[MATERIALS PROVIDED — start]

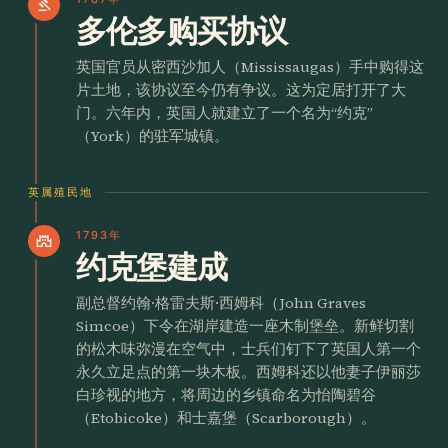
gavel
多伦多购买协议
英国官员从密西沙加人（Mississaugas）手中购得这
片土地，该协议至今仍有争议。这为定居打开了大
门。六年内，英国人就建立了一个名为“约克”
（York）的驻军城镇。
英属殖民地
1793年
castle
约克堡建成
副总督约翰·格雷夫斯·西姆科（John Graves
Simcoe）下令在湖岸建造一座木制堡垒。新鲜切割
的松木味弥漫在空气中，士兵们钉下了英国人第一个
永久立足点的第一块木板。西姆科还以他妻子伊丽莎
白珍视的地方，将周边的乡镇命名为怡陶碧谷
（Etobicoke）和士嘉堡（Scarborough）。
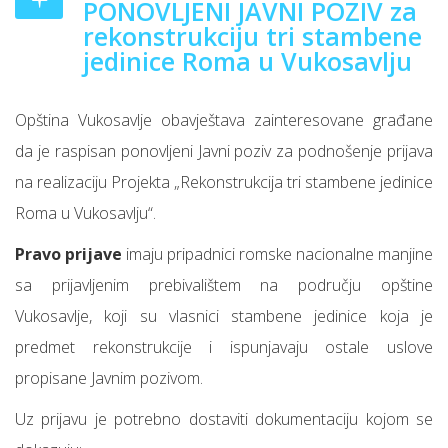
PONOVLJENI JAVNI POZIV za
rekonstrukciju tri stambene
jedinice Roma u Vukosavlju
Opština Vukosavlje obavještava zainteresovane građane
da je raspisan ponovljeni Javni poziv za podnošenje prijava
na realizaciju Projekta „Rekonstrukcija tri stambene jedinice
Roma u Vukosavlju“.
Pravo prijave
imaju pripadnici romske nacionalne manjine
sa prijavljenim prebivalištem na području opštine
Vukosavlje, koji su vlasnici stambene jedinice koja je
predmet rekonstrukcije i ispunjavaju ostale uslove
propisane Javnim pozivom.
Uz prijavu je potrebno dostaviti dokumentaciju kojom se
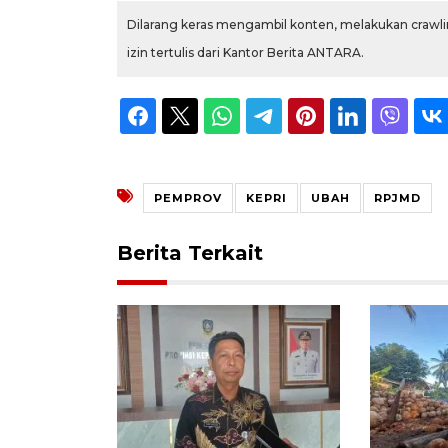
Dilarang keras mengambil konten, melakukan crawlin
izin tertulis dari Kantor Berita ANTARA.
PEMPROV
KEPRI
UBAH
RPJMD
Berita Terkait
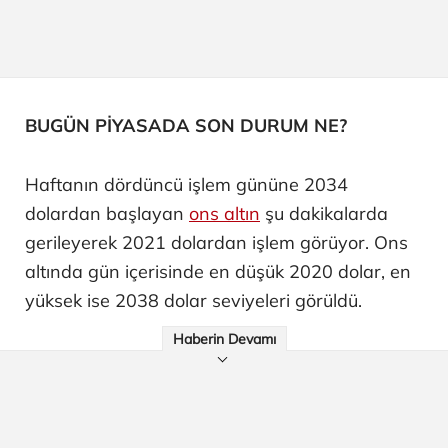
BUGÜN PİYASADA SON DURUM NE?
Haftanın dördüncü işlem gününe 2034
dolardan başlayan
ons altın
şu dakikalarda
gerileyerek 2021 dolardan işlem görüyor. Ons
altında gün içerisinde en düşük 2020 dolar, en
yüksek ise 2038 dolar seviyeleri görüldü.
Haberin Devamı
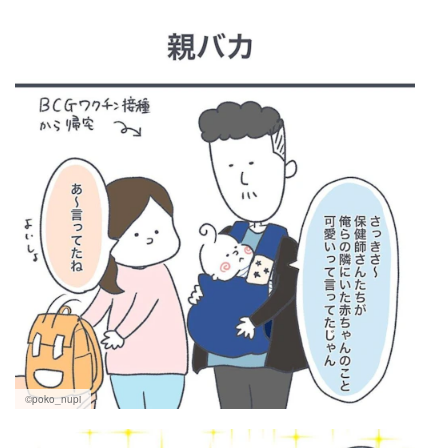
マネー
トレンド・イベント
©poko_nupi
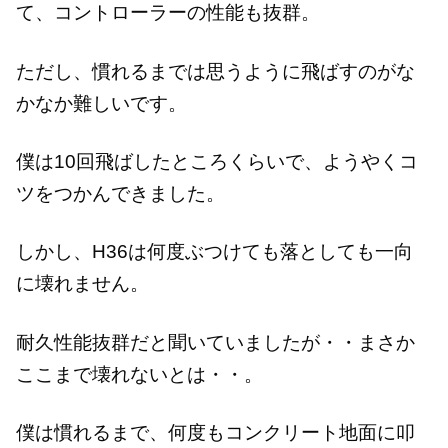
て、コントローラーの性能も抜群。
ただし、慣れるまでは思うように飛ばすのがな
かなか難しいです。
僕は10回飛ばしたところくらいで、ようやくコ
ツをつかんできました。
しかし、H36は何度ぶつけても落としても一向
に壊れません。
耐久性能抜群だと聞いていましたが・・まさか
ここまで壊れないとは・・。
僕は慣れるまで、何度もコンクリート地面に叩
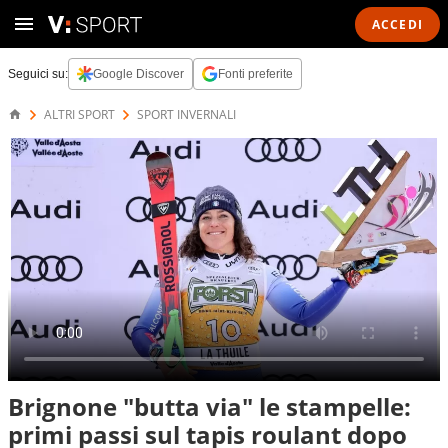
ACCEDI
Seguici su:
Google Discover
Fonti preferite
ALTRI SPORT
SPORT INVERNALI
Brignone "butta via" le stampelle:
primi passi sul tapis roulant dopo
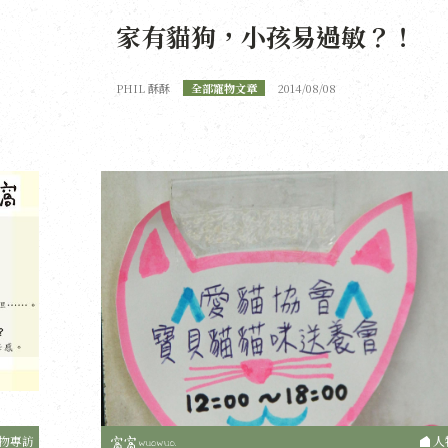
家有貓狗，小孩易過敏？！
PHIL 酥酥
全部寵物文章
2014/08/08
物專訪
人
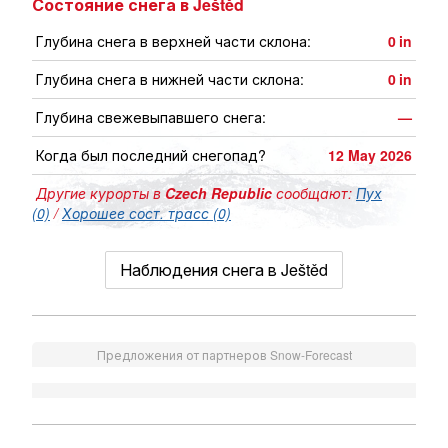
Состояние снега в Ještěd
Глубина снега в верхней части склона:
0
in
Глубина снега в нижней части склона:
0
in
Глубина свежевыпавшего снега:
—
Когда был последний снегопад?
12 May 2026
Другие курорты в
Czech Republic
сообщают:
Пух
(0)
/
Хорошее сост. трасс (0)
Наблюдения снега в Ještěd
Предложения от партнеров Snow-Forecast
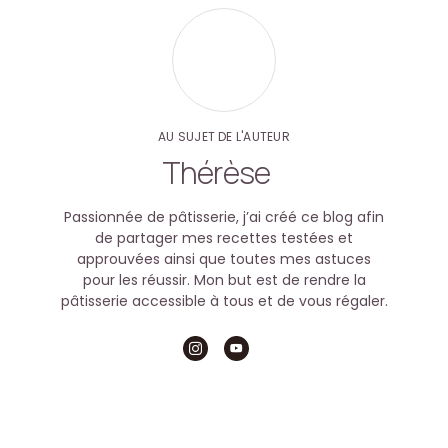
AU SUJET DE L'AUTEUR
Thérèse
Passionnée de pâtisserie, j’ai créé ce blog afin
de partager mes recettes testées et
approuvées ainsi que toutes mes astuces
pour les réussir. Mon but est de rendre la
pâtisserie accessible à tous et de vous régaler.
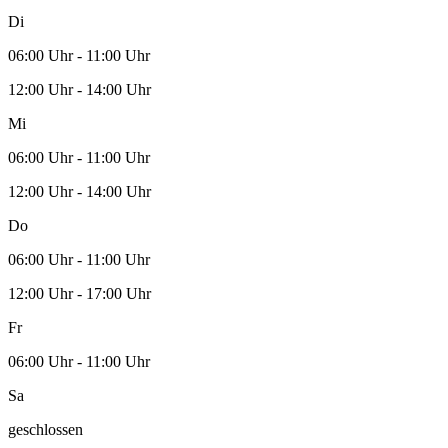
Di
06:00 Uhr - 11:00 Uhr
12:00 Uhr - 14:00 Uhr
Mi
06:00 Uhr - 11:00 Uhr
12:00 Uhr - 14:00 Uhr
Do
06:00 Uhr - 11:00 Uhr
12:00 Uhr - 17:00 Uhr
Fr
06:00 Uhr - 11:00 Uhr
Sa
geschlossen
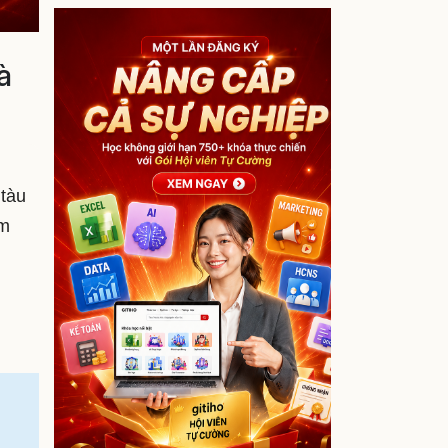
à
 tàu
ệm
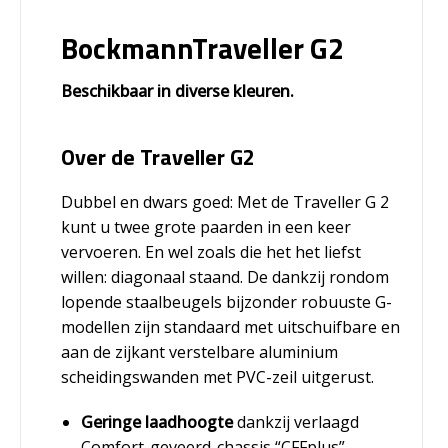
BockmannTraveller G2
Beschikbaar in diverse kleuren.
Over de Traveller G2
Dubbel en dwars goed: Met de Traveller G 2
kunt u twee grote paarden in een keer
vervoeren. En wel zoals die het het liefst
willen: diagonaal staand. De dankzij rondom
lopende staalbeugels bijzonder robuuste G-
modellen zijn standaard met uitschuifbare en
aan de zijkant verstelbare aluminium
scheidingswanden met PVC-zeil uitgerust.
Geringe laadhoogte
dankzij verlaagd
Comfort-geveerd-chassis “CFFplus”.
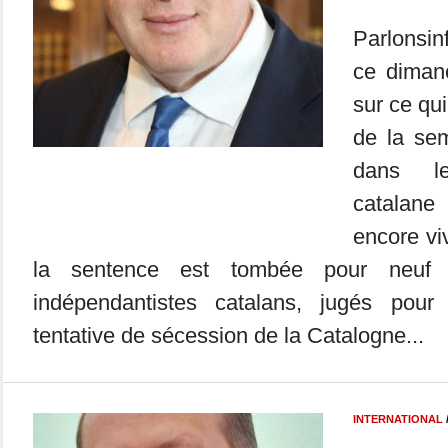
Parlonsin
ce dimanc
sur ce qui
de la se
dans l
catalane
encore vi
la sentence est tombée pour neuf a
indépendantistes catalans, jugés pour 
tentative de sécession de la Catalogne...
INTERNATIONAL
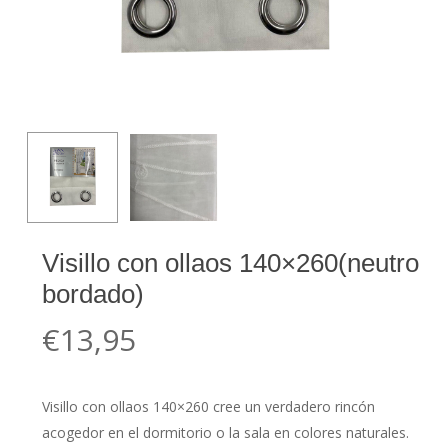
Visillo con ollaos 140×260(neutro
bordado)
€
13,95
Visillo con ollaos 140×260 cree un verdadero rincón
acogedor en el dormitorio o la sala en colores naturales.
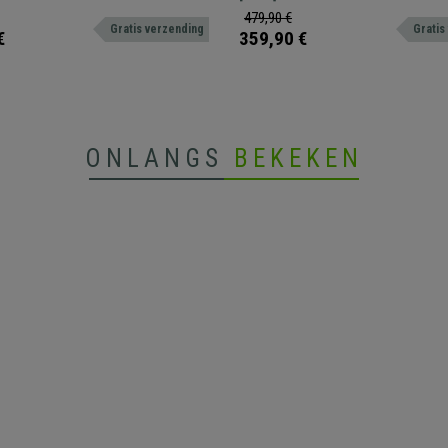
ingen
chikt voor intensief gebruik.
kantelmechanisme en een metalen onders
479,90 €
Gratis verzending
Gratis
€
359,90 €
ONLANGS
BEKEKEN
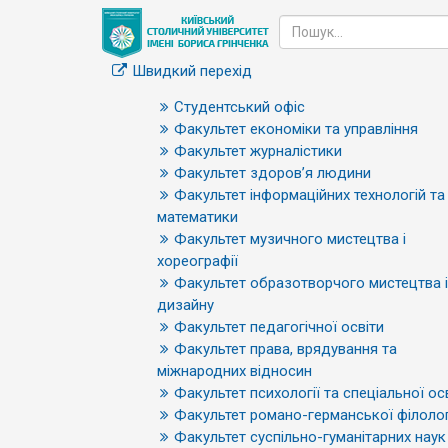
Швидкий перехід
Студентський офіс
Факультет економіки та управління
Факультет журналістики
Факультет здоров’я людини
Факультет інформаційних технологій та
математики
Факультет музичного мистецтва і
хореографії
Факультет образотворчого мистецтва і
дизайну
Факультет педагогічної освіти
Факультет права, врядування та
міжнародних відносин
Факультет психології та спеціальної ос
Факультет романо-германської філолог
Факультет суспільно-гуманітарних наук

[MATERIALS PROVIDED — finish]

Filter the listing for the word "склона" and copy every line that holds it.

RESPONSE TO THIS TASK:
Глубина снега в верхней части склона:
Глубина снега в нижней части склона:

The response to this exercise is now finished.